As to Luther’s degree of alcohol consumption, I have no evidence one way or the other, nor do you. My only point is the defense offered by the A&O website, the idea that if Luther were a drunk he could not have produced what he did, is completely lame.

   There is no record of Luther ever being drunk (whereas, documentation does exist with those others you mention). At least, we can agree, I think, that if there were such historical documentation that Luther was drunk or often drunk, we could grant the possibly he was a high-functioning alcoholic. But such documentation does not exist. Coupled with the fact that he led a highly productive life, we can at least rule out that he was a low-functioning alcoholic. The burden of proof though really rests on those who claim Luther was a high-functioning alcoholic. Without any evidence to the contrary, one can only make judgments based on the information available, and in terms of information available, Luther and those around Luther wrote a lot about Luther. It is not as if we can’t come up with a historical picture of the man due to lack of information. Luther led a highly productive life, and was not an alcoholic.
And finally, Rob wrote in and said,

“Your attempt to dispel what you believed to be the more popular Luther myths fell short at best. I especially loved the last myth which Mr. Arnzen set up as, ‘Here’s one that is very important. Did ML on his death bed convert back, to Roman Catholicism or reconvert as you will.’ And you responded with something to the effect of this topic comes up on Catholic discussions boards all the time. Oh really, which boards are those. I’ve never read anything of the sort on any RC board. All the RC’s I know all agree that once ML fell from grace and left Mother Church, he never reconverted back. Mr. Swanson, can you point me to one RC board where a RC wrote that ML before he died reconverted back to Mother Church?”
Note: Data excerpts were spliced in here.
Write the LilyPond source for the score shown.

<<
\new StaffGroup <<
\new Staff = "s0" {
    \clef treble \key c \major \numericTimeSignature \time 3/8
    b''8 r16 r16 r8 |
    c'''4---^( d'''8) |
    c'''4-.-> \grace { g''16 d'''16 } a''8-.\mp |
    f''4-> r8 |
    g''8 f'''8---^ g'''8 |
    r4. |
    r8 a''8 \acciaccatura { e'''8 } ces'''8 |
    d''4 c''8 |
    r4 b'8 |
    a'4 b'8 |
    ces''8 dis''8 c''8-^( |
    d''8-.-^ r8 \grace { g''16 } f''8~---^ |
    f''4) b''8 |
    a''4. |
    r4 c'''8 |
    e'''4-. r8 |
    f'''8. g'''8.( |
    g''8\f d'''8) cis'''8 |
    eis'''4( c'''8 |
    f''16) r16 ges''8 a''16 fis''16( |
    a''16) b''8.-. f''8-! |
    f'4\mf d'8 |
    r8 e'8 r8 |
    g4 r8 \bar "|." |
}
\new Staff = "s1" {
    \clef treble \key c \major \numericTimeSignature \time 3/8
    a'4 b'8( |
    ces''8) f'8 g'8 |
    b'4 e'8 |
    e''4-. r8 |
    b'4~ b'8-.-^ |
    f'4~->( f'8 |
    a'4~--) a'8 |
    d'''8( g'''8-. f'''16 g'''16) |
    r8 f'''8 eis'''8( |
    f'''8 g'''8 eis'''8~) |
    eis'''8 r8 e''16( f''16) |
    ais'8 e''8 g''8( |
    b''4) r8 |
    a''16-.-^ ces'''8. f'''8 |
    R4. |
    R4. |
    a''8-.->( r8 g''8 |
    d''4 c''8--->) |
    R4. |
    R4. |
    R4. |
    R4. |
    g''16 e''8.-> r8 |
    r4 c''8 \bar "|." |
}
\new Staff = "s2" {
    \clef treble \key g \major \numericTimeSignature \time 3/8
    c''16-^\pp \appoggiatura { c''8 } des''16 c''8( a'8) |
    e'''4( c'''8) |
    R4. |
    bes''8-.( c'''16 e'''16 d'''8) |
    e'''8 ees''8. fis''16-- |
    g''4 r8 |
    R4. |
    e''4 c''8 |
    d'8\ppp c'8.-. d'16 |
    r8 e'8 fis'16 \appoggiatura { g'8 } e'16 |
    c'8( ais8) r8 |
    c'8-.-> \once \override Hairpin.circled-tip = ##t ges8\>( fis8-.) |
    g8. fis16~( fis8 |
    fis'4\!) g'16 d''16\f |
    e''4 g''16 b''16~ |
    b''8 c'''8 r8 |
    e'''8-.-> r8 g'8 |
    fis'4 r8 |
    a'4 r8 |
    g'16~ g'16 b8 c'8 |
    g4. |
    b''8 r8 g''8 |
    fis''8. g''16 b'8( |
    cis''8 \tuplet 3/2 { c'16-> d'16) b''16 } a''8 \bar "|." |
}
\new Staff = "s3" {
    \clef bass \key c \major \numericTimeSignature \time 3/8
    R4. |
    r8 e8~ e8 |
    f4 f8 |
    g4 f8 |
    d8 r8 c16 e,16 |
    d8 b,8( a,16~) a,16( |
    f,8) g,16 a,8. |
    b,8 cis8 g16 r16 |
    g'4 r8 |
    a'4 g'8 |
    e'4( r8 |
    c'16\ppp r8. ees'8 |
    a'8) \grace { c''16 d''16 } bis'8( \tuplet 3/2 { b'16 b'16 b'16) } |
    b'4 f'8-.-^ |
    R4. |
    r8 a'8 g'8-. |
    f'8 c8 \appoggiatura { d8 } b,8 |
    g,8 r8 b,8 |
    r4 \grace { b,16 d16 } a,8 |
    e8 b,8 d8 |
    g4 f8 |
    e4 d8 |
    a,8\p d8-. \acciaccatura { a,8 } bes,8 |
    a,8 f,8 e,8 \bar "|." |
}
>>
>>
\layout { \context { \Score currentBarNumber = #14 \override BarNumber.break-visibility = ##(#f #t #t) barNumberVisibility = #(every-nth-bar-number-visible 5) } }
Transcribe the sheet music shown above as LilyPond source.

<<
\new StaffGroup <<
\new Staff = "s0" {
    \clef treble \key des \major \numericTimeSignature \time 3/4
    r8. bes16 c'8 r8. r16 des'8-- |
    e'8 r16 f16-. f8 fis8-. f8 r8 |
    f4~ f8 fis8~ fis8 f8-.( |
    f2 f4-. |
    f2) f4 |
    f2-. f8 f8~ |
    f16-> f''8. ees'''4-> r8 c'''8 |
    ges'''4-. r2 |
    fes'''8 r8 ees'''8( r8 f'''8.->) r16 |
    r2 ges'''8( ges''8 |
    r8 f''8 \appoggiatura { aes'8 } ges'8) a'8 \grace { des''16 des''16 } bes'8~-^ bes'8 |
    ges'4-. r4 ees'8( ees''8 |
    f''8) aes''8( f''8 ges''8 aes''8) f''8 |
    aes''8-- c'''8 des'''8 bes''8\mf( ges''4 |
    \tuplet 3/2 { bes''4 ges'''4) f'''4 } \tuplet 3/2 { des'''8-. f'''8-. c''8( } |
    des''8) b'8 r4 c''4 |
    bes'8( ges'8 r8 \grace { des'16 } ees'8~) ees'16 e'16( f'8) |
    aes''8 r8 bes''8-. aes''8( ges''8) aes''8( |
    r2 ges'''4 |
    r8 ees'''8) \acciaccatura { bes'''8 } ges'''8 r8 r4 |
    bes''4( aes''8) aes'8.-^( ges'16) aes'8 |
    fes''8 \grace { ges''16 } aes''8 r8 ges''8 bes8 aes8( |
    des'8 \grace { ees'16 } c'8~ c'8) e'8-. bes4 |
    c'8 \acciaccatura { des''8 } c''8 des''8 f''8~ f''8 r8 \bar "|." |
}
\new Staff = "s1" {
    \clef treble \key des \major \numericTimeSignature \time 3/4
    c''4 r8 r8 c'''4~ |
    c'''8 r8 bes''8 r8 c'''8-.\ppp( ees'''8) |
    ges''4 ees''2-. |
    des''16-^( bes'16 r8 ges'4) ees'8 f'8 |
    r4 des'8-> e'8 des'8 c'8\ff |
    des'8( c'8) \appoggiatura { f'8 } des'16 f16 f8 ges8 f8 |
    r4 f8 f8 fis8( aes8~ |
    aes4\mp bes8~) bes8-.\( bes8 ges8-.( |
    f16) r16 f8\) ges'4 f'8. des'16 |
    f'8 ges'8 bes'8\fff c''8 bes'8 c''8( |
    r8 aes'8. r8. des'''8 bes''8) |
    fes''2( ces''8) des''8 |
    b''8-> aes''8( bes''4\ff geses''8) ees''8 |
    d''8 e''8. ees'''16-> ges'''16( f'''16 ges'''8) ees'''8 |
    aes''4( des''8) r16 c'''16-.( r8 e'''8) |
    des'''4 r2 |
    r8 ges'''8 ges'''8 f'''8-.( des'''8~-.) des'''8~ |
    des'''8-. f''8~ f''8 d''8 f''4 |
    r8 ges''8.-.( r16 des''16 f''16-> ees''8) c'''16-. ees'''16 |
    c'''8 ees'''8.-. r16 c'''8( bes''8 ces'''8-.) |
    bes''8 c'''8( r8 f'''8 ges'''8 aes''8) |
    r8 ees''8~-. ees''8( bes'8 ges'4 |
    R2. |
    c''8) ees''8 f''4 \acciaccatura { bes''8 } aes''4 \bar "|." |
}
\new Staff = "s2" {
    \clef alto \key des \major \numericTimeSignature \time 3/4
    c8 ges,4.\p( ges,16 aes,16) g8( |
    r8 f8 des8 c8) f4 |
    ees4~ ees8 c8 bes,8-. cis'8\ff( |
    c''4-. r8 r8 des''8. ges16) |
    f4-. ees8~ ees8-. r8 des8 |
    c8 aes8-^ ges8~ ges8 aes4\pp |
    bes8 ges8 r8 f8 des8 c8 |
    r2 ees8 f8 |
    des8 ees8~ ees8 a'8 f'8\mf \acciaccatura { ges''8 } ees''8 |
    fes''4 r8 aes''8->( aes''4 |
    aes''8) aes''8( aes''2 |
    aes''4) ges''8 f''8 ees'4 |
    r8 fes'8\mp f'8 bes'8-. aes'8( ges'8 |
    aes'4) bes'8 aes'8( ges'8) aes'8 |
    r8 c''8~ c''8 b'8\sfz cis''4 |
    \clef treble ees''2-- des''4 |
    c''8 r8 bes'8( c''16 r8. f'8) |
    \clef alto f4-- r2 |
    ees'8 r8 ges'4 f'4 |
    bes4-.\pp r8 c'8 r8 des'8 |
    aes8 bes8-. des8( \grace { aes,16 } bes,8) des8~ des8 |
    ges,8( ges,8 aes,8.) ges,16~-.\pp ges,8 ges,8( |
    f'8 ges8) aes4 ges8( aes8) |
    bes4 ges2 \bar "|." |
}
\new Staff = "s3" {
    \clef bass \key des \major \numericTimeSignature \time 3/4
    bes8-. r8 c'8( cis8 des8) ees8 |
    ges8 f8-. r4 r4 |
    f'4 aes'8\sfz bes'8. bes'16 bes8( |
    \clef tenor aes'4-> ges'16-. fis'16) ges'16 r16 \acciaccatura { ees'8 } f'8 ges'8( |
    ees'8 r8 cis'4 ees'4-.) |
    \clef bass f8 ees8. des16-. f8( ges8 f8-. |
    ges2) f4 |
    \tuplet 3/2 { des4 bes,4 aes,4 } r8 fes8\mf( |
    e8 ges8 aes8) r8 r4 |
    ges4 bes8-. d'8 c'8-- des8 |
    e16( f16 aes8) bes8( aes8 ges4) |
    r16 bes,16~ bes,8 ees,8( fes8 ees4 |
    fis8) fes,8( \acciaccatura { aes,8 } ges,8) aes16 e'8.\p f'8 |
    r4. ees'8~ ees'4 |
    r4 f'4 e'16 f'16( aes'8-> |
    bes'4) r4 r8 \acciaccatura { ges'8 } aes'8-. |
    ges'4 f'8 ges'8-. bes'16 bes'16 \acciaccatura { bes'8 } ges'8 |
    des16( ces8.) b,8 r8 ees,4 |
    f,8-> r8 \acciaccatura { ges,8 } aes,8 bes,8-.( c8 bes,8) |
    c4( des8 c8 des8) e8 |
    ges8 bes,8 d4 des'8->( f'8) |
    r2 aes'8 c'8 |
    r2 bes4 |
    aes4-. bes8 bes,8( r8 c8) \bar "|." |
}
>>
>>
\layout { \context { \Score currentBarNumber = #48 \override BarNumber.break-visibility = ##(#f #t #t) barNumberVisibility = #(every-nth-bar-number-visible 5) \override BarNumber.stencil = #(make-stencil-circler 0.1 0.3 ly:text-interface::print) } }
   Let’s dispel the myth about my last name being Swanson. It is not. I’ve spent about ten years reading Catholic materials (including Catholic discussion boards) about Luther. I have yet to read a published Catholic apologist claim Luther recanted on his deathbed. On the other hand, I have read Catholics asking about this. Here are links to two blog entries I did reviewing this myth, brought about by Catholic discussion boards:
Luther’s Deathbed Re-Conversion to the Roman Catholic Church
Did Luther Recant on His Deathbed?
In both entries links are provided to Catholic discussion threads on this topic. Particularly humorous was a Catholic participant who argued “the friends of Luther who recorded his last hours took liberties in describing the details of Luther’s death for posterity” and they had “…interest in presenting a tidy record of Luther’s death.” In other words, conspiracy!